» What you have to do: Put the lines into a JSON list of strings, one string per line and no blank lines. Begin at the line that has "order: Poales" and stop after the last line of the records.

» Recorded data:
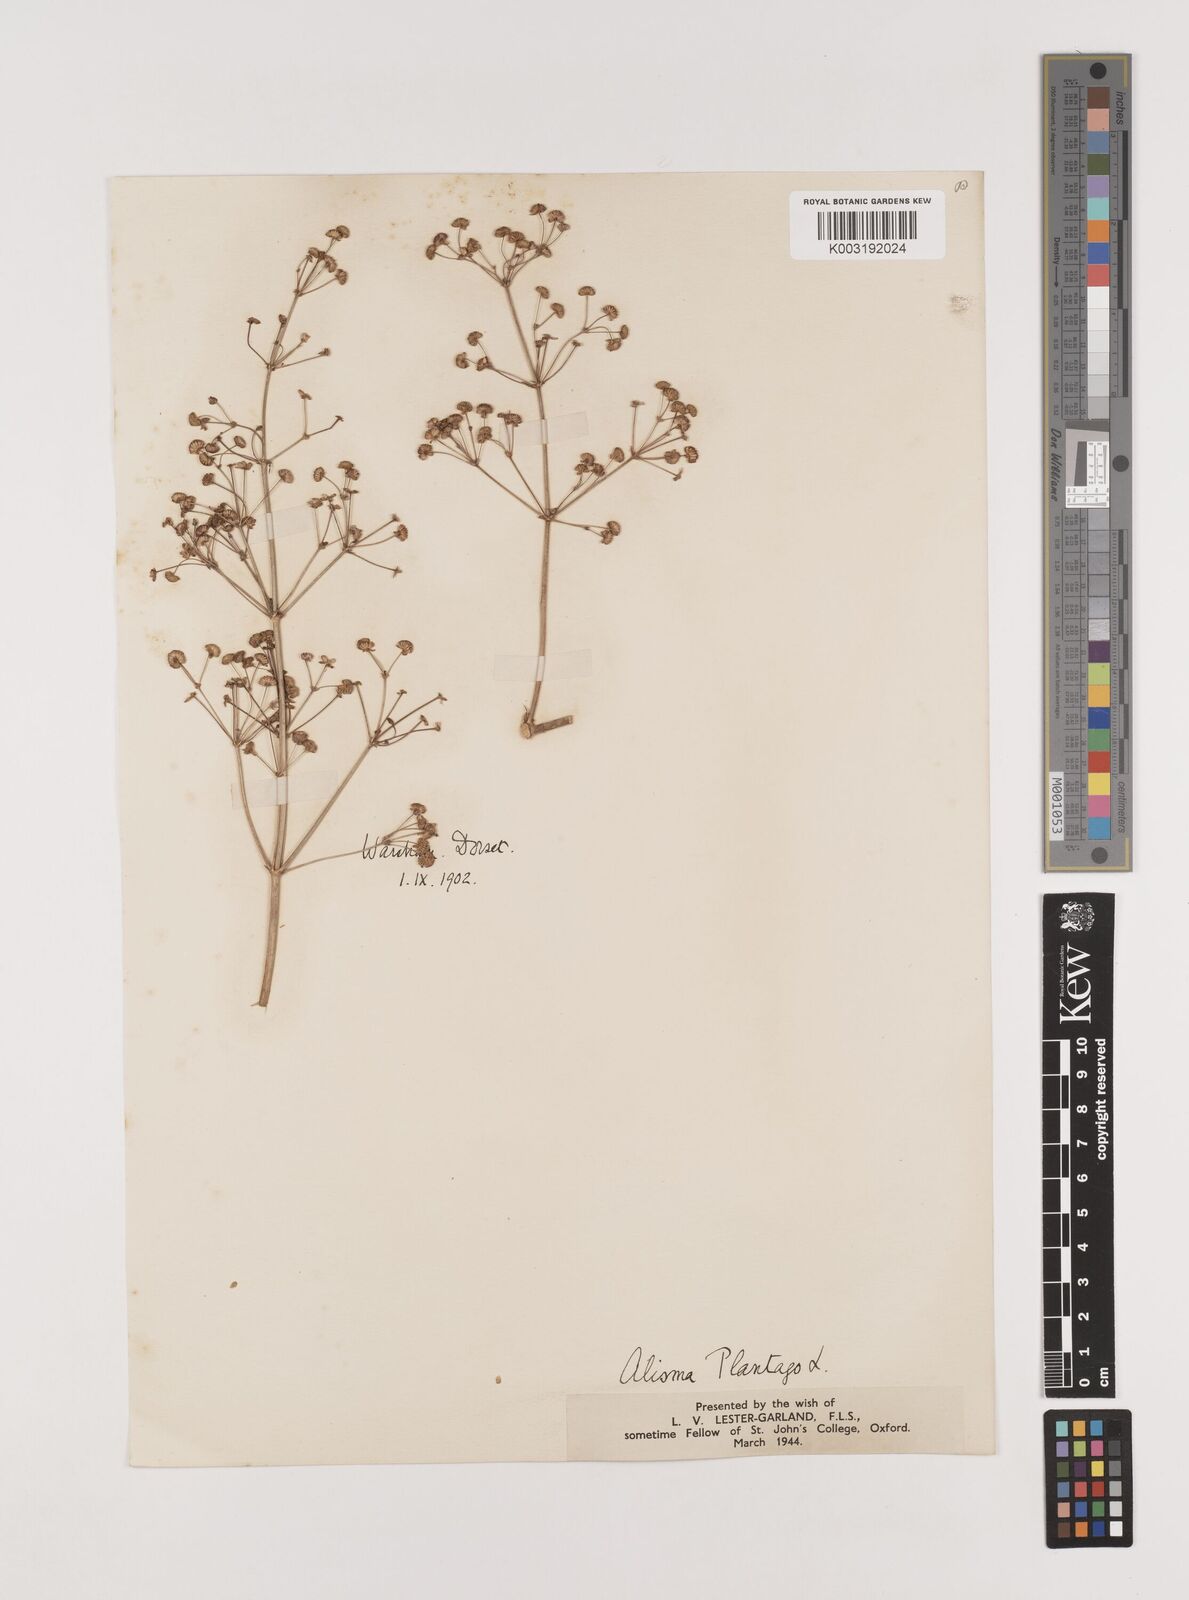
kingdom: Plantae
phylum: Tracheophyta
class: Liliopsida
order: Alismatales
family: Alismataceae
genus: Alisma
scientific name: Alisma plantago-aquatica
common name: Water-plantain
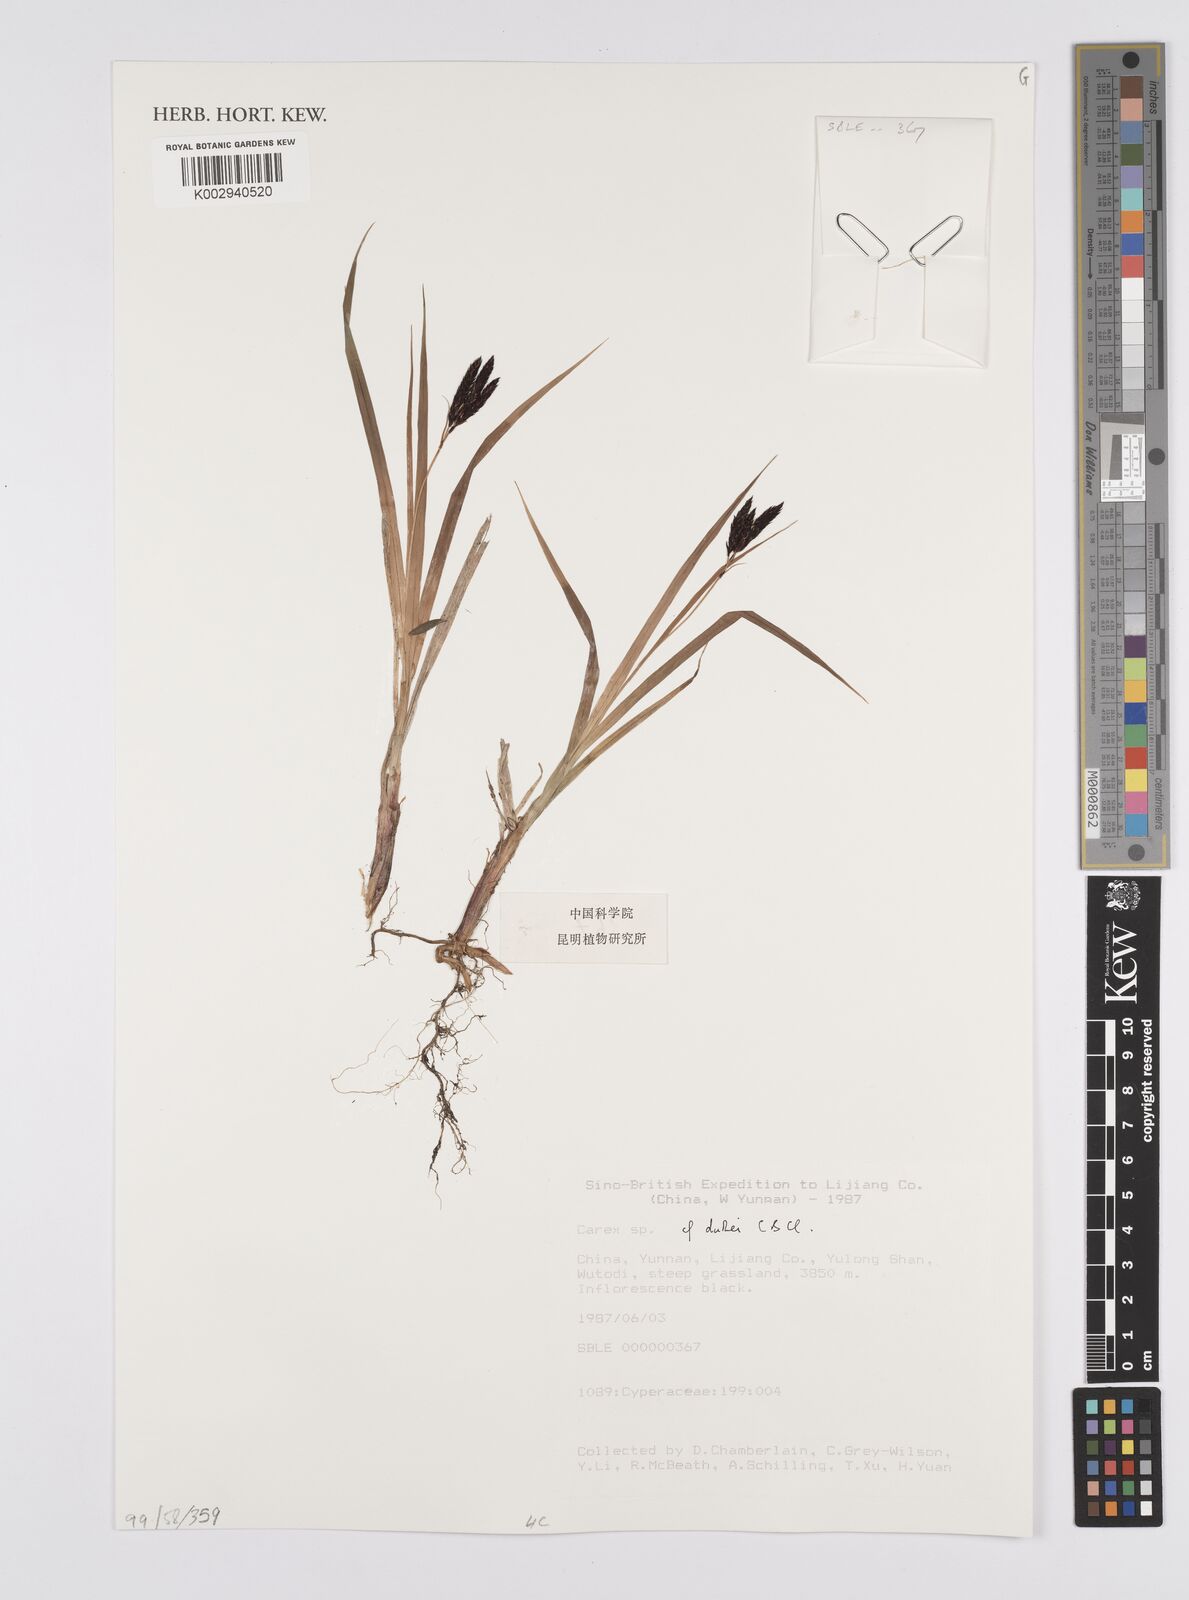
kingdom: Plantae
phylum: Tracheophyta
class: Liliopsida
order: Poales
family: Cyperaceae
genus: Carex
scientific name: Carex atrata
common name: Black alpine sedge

» Answer for the task:
[
  "order: Poales",
  "family: Cyperaceae",
  "genus: Carex",
  "scientific name: Carex atrata",
  "common name: Black alpine sedge"
]